Fini: "Nessuna congiura dei giudici contro il governo''

Fini: "Nessuna congiura dei giudici contro il governo''

ROMA - "Non c'è nessuna congiura o accanimento dei giudici contro l'esecutivo". E' quanto ha evidenziato il presidente della Camera Gianfranco Fini in un'intervista rilasciata a SkyTg24. Il leader di Montecitorio ha colto l'occasione per rilanciare il ddl anti-corruzione. "È stato un disegno di legge voluto dal governo, quindi sarebbe bene che avesse una corsia preferenziale.

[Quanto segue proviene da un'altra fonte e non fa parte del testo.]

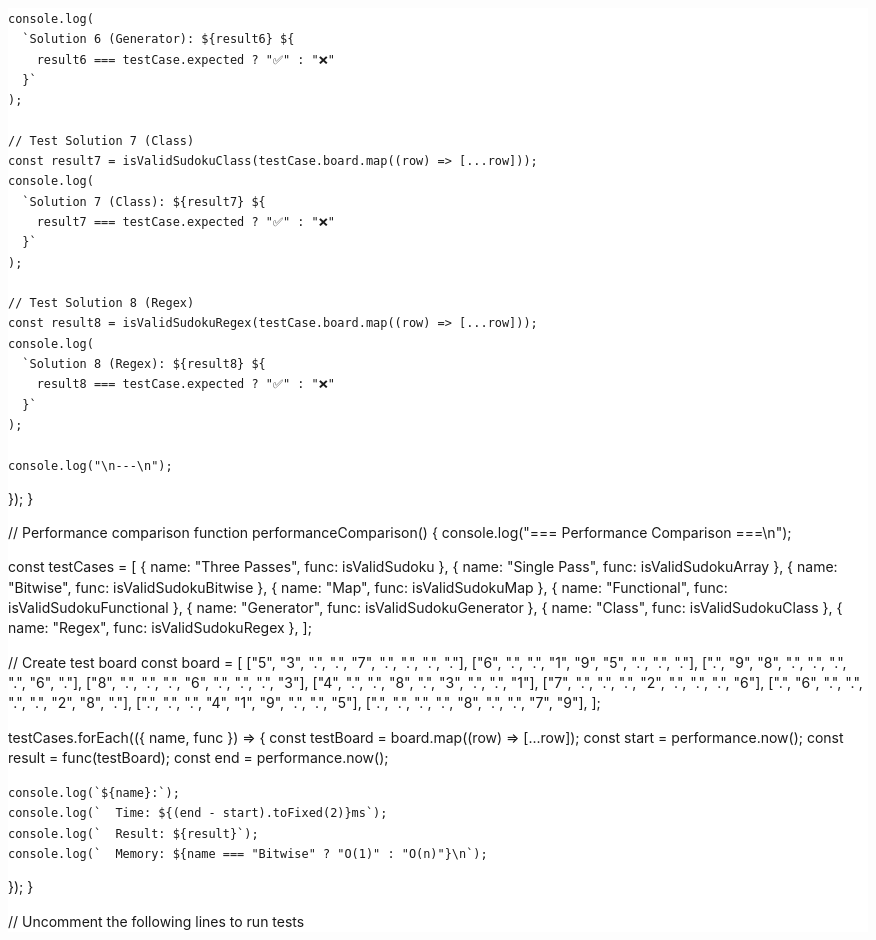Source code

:     console.log(
      `Solution 6 (Generator): ${result6} ${
        result6 === testCase.expected ? "✅" : "❌"
      }`
    );

    // Test Solution 7 (Class)
    const result7 = isValidSudokuClass(testCase.board.map((row) => [...row]));
    console.log(
      `Solution 7 (Class): ${result7} ${
        result7 === testCase.expected ? "✅" : "❌"
      }`
    );

    // Test Solution 8 (Regex)
    const result8 = isValidSudokuRegex(testCase.board.map((row) => [...row]));
    console.log(
      `Solution 8 (Regex): ${result8} ${
        result8 === testCase.expected ? "✅" : "❌"
      }`
    );

    console.log("\n---\n");
  });
}

// Performance comparison
function performanceComparison() {
  console.log("=== Performance Comparison ===\n");

  const testCases = [
    { name: "Three Passes", func: isValidSudoku },
    { name: "Single Pass", func: isValidSudokuArray },
    { name: "Bitwise", func: isValidSudokuBitwise },
    { name: "Map", func: isValidSudokuMap },
    { name: "Functional", func: isValidSudokuFunctional },
    { name: "Generator", func: isValidSudokuGenerator },
    { name: "Class", func: isValidSudokuClass },
    { name: "Regex", func: isValidSudokuRegex },
  ];

  // Create test board
  const board = [
    ["5", "3", ".", ".", "7", ".", ".", ".", "."],
    ["6", ".", ".", "1", "9", "5", ".", ".", "."],
    [".", "9", "8", ".", ".", ".", ".", "6", "."],
    ["8", ".", ".", ".", "6", ".", ".", ".", "3"],
    ["4", ".", ".", "8", ".", "3", ".", ".", "1"],
    ["7", ".", ".", ".", "2", ".", ".", ".", "6"],
    [".", "6", ".", ".", ".", ".", "2", "8", "."],
    [".", ".", ".", "4", "1", "9", ".", ".", "5"],
    [".", ".", ".", ".", "8", ".", ".", "7", "9"],
  ];

  testCases.forEach(({ name, func }) => {
    const testBoard = board.map((row) => [...row]);
    const start = performance.now();
    const result = func(testBoard);
    const end = performance.now();

    console.log(`${name}:`);
    console.log(`  Time: ${(end - start).toFixed(2)}ms`);
    console.log(`  Result: ${result}`);
    console.log(`  Memory: ${name === "Bitwise" ? "O(1)" : "O(n)"}\n`);
  });
}

// Uncomment the following lines to run tests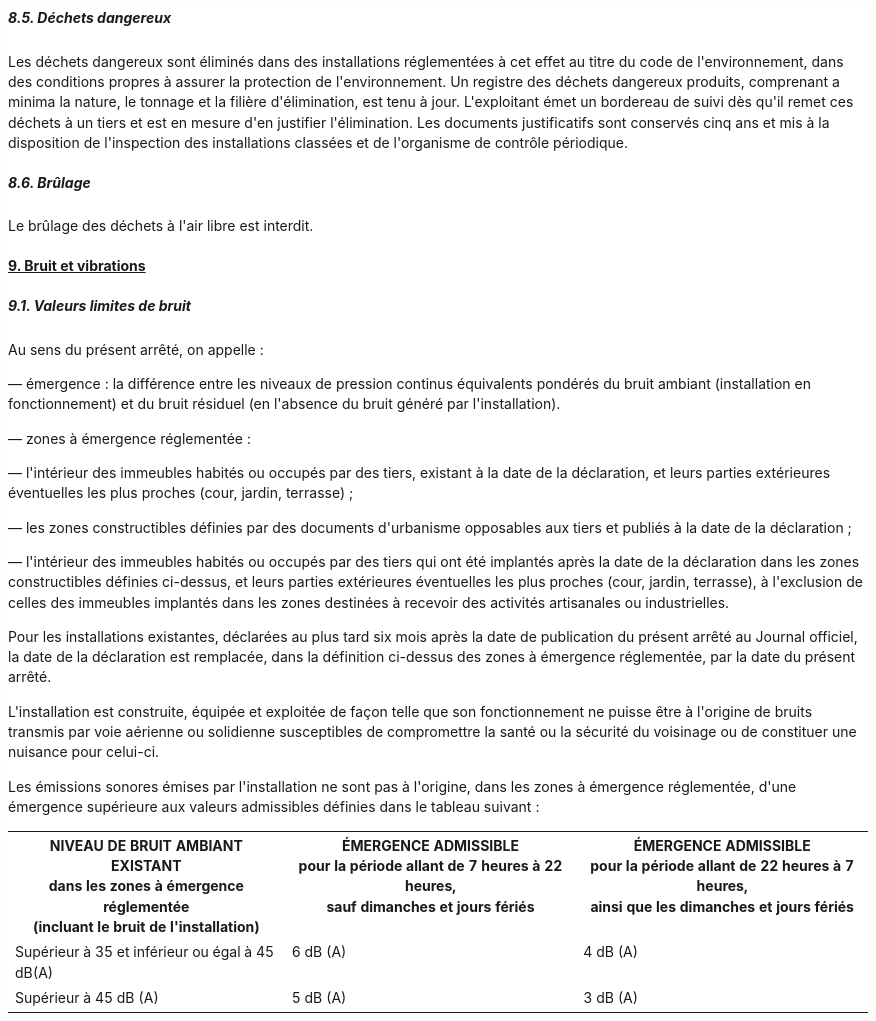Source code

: ##### 8.5. Déchets dangereux

Les déchets dangereux sont éliminés dans des installations réglementées à cet effet au titre du code de l'environnement, dans des conditions propres à assurer la protection de l'environnement. Un registre des déchets dangereux produits, comprenant a minima la nature, le tonnage et la filière d'élimination, est tenu à jour. L'exploitant émet un bordereau de suivi dès qu'il remet ces déchets à un tiers et est en mesure d'en justifier l'élimination. Les documents justificatifs sont conservés cinq ans et mis à la disposition de l'inspection des installations classées et de l'organisme de contrôle périodique.

##### 8.6. Brûlage

Le brûlage des déchets à l'air libre est interdit.

#### [9. Bruit et vibrations](#9-bruit-et-vibrations)

##### 9.1. Valeurs limites de bruit

Au sens du présent arrêté, on appelle :

―  émergence  : la différence entre les niveaux de pression continus équivalents pondérés du bruit ambiant (installation en fonctionnement) et du bruit résiduel (en l'absence du bruit généré par l'installation).

―  zones à émergence réglementée  :

― l'intérieur des immeubles habités ou occupés par des tiers, existant à la date de la déclaration, et leurs parties extérieures éventuelles les plus proches (cour, jardin, terrasse) ;

― les zones constructibles définies par des documents d'urbanisme opposables aux tiers et publiés à la date de la déclaration ;

― l'intérieur des immeubles habités ou occupés par des tiers qui ont été implantés après la date de la déclaration dans les zones constructibles définies ci-dessus, et leurs parties extérieures éventuelles les plus proches (cour, jardin, terrasse), à l'exclusion de celles des immeubles implantés dans les zones destinées à recevoir des activités artisanales ou industrielles.

Pour les installations existantes, déclarées au plus tard six mois après la date de publication du présent arrêté au Journal officiel, la date de la déclaration est remplacée, dans la définition ci-dessus des zones à émergence réglementée, par la date du présent arrêté.

L'installation est construite, équipée et exploitée de façon telle que son fonctionnement ne puisse être à l'origine de bruits transmis par voie aérienne ou solidienne susceptibles de compromettre la santé ou la sécurité du voisinage ou de constituer une nuisance pour celui-ci.

Les émissions sonores émises par l'installation ne sont pas à l'origine, dans les zones à émergence réglementée, d'une émergence supérieure aux valeurs admissibles définies dans le tableau suivant :

<table><tr><th colspan="1" rowspan="1"> 										NIVEAU DE BRUIT AMBIANT EXISTANT<br/>dans les zones à émergence réglementée<br/>(incluant le bruit de l'installation)<br/></th><th colspan="1" rowspan="1"> 										ÉMERGENCE ADMISSIBLE<br/>pour la période allant de 7 heures à 22 heures,<br/>sauf dimanches et jours fériés<br/></th><th colspan="13" rowspan="1"> 										ÉMERGENCE ADMISSIBLE<br/>pour la période allant de 22 heures à 7 heures,<br/>ainsi que les dimanches et jours fériés<br/></th></tr><tr><td colspan="1" rowspan="1"> 										Supérieur à 35 et inférieur ou égal à 45 dB(A)<br/></td><td colspan="1" rowspan="1"> 										6 dB (A)<br/></td><td colspan="1" rowspan="1"> 										4 dB (A)<br/></td></tr><tr><td colspan="1" rowspan="1"> 										Supérieur à 45 dB (A)<br/></td><td colspan="1" rowspan="1"> 										5 dB (A)<br/></td><td colspan="1" rowspan="1"> 										3 dB (A)<br/></td></tr></table>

Il direttivo del gruppo del Pdl non ha accolto la richiesta fatta dall'onorevole Bocchino".

 

Tuttavia, Fini auspica "che ci sia un ripensamento". Parlando del ddl intercettazioni e del fatto che con questo provvedimento non si potrà pubblicare più nulla a cominciare dagli atti delle indagini, il co-fondatore del Pdl ha evidenziato: "Non credo che in una democrazia ci sia mai troppa libertà di stampa. Il problema comunque non è quello della quantità della stampa, ma della sua qualità".

 

Anche se questa, spesso è "connessa alla qualità della politica". Ed è anche vero, ha aggiunto, che vista la qualità della politica questa "farebbe bene a guardare se stessa prima di fare le pulci agli operatori dell'informazione". Fini ha poi preso le distanze dal premier Silvio Berlusconi in merito al fisco: "Se si dice che le tasse sono troppo alte e quindi è naturale evadere io rovescio il ragionamento, cominciamo a colpire chi evade così ci sono le risorse per abbassare le tasse".

 

"Le tasse sono troppo alte per tutti perché è troppo alta l'evasione - ha aggiunto È vero che è anche perché le tasse sono molto alte, ma se vogliamo ridurre le tasse avviamo una durissima fase di lotta all'evasione. È essenziale una sorta di etica repubblicana in questo senso, anche questo è un modo per ricordare l'unità d'Italia". "Io - ha precisato - ho detto più volte che dovremmo citare come esempio meritorio i tantissimi italiani che ogni giorno fanno il loro dovere. Qualche volta si privilegia finendo per dare ragione a Prezzolini che diceva: meglio furbi che fessi...".

 

Parlando della Lega Nord, Fini ha evidenziato che le posizioni del Carroccio nella maggioranza sono "minoritarie, isolate". "La Lega è un alleato importante, con il quale il Pdl ha presentato un programma, ma è essenziale nel momento in cui si sta insieme non andare a rimorchio di un movimento rispettabilissimo ma che è presente in alcune zone del Paese", ha proseguito.

 

Poi sui 150 anni d'Italia: "Le celebrazioni per 150 anni dell'Unità d'Italia sono iniziate nel modo migliore, il Capo dello Stato ha fatto un discorso alto sottolineando che non c'è nulla di retorico, non è tempo sprecato ma un doveroso ricordo delle nostre radici".